# Exercise directions:
Using the data below, show every line where the word "frequency" occurs.

● ● ● ● ●

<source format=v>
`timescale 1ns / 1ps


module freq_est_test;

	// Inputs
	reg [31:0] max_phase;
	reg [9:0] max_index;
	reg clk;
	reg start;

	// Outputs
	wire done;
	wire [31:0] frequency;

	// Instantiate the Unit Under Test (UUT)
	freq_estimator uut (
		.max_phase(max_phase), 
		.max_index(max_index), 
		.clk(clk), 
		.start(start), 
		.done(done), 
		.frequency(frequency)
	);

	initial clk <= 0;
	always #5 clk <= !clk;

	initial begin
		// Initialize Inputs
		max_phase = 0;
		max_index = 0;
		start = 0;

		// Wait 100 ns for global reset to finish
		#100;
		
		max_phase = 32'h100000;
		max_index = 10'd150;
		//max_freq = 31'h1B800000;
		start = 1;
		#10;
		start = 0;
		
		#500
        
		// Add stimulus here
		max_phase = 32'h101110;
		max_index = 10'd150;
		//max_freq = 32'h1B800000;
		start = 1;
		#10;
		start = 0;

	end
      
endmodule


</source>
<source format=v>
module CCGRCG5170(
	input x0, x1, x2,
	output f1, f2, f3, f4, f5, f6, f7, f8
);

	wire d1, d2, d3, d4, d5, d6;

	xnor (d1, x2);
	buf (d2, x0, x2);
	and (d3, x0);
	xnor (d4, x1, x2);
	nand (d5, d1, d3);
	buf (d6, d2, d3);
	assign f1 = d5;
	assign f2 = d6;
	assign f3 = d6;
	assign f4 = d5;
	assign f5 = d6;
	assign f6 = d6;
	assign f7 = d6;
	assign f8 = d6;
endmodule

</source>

● ● ● ● ●

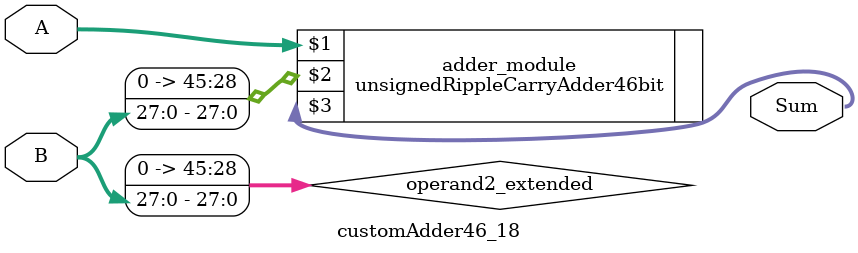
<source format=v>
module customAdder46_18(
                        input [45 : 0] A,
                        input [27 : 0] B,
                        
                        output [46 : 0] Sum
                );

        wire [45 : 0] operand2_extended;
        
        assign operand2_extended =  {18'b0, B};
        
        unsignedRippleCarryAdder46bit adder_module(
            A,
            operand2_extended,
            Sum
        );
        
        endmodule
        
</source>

● ● ● ● ●

# Answer to the problem:
	wire [31:0] frequency;
		.frequency(frequency)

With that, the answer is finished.